| WHAT YOU ARE ASKED TO DO |
Gather every line of the records that contains the word "Februar", copying each line in full. Case counts.

| DATASET EXCERPTS |

# # # #

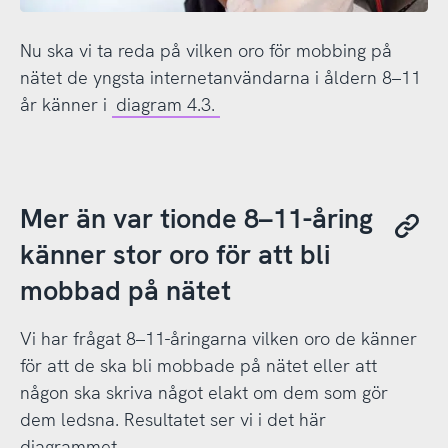
Nu ska vi ta reda på vilken oro för mobbing på
nätet de yngsta internetanvändarna i åldern 8–11
år känner i
diagram 4.3.
Mer än var tionde 8–11-åring
känner stor oro för att bli
mobbad på nätet
Vi har frågat 8–11-åringarna vilken oro de känner
för att de ska bli mobbade på nätet eller att
någon ska skriva något elakt om dem som gör
dem ledsna. Resultatet ser vi i det här
diagrammet.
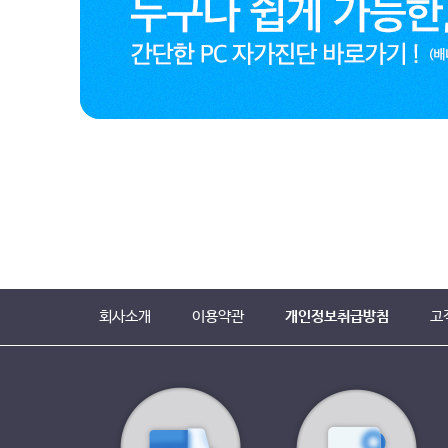
회사소개
이용약관
개인정보취급방침
고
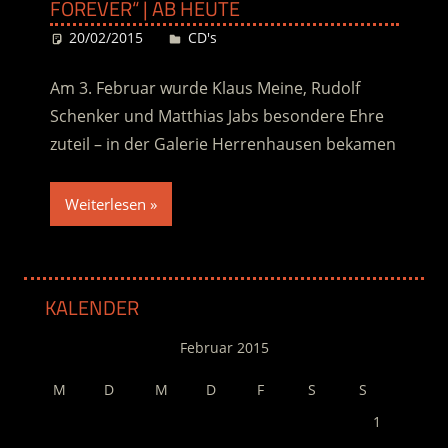
FOREVER“ | AB HEUTE
20/02/2015
Desiree
CD's
Am 3. Februar wurde Klaus Meine, Rudolf
Schenker und Matthias Jabs besondere Ehre
zuteil – in der Galerie Herrenhausen bekamen
Weiterlesen
KALENDER
Februar 2015
M
D
M
D
F
S
S
1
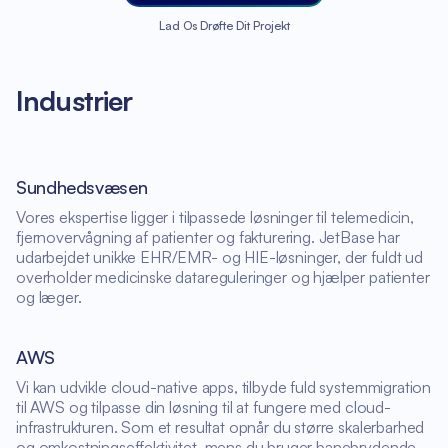
Lad Os Drøfte Dit Projekt
Industrier
Sundhedsvæsen
Vores ekspertise ligger i tilpassede løsninger til telemedicin,
fjernovervågning af patienter og fakturering. JetBase har
udarbejdet unikke EHR/EMR- og HIE-løsninger, der fuldt ud
overholder medicinske datareguleringer og hjælper patienter
og læger.
AWS
Vi kan udvikle cloud-native apps, tilbyde fuld systemmigration
til AWS og tilpasse din løsning til at fungere med cloud-
infrastrukturen. Som et resultat opnår du større skalerbarhed
og omkostningseffektivitet, mens du bruger banebrydende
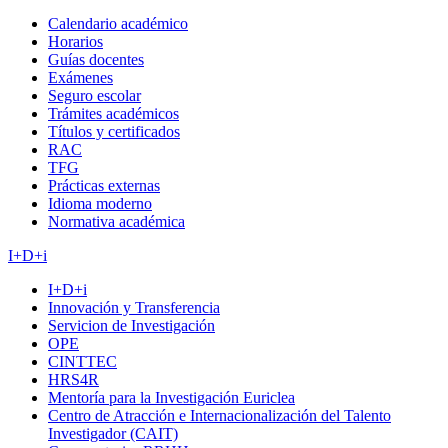
Calendario académico
Horarios
Guías docentes
Exámenes
Seguro escolar
Trámites académicos
Títulos y certificados
RAC
TFG
Prácticas externas
Idioma moderno
Normativa académica
I+D+i
I+D+i
Innovación y Transferencia
Servicion de Investigación
OPE
CINTTEC
HRS4R
Mentoría para la Investigación Euriclea
Centro de Atracción e Internacionalización del Talento
Investigador (CAIT)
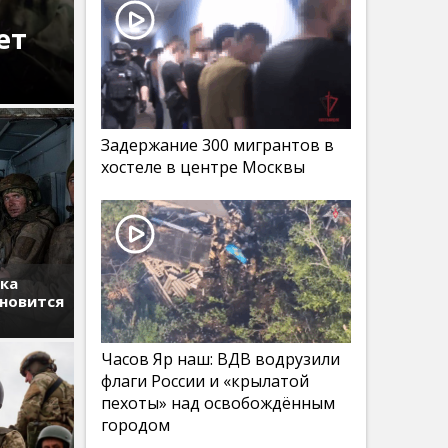
ет
Задержание 300 мигрантов в
хостеле в центре Москвы
тка
ановится
Часов Яр наш: ВДВ водрузили
флаги России и «крылатой
пехоты» над освобождённым
городом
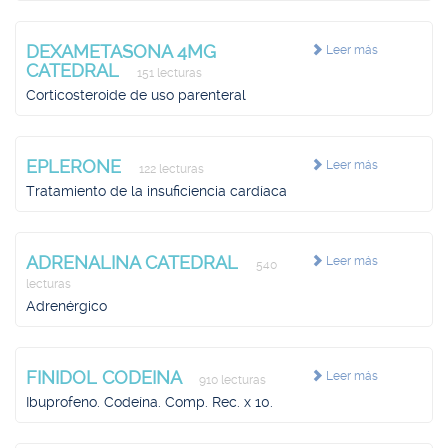
DEXAMETASONA 4MG
Leer más
CATEDRAL
151 lecturas
Corticosteroide de uso parenteral
EPLERONE
Leer más
122 lecturas
Tratamiento de la insuficiencia cardíaca
ADRENALINA CATEDRAL
Leer más
540
lecturas
Adrenérgico
FINIDOL CODEINA
Leer más
910 lecturas
Ibuprofeno. Codeína. Comp. Rec. x 10.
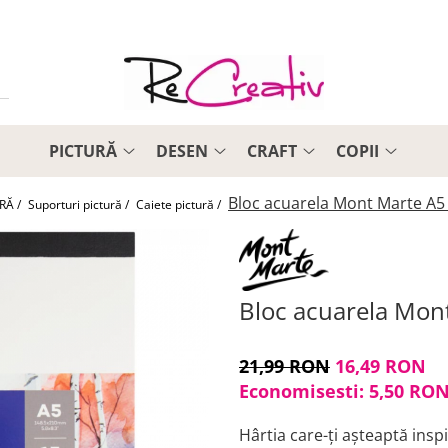
PICTURĂ
DESEN
CRAFT
COPII
Bloc acuarela Mont Marte A5 
RĂ /
Suporturi pictură /
Caiete pictură /
Bloc acuarela Mont
21,99 RON
16,49 RON
Economisesti:
5,50
RO
Hârtia care-ți așteaptă inspi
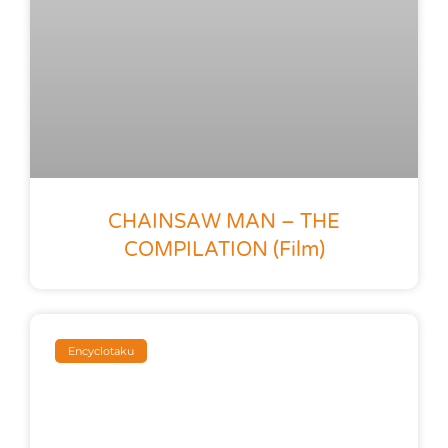
CHAINSAW MAN – THE
COMPILATION (film)
Encyclotaku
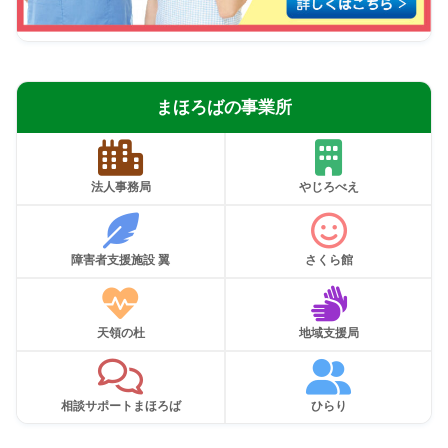
まほろばの事業所
法人事務局
やじろべえ
障害者支援施設 翼
さくら館
天領の杜
地域支援局
相談サポートまほろば
ひらり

# # # #

| TASK SOLUTION |
Am 3. Februar wurde Klaus Meine, Rudolf
Februar 2015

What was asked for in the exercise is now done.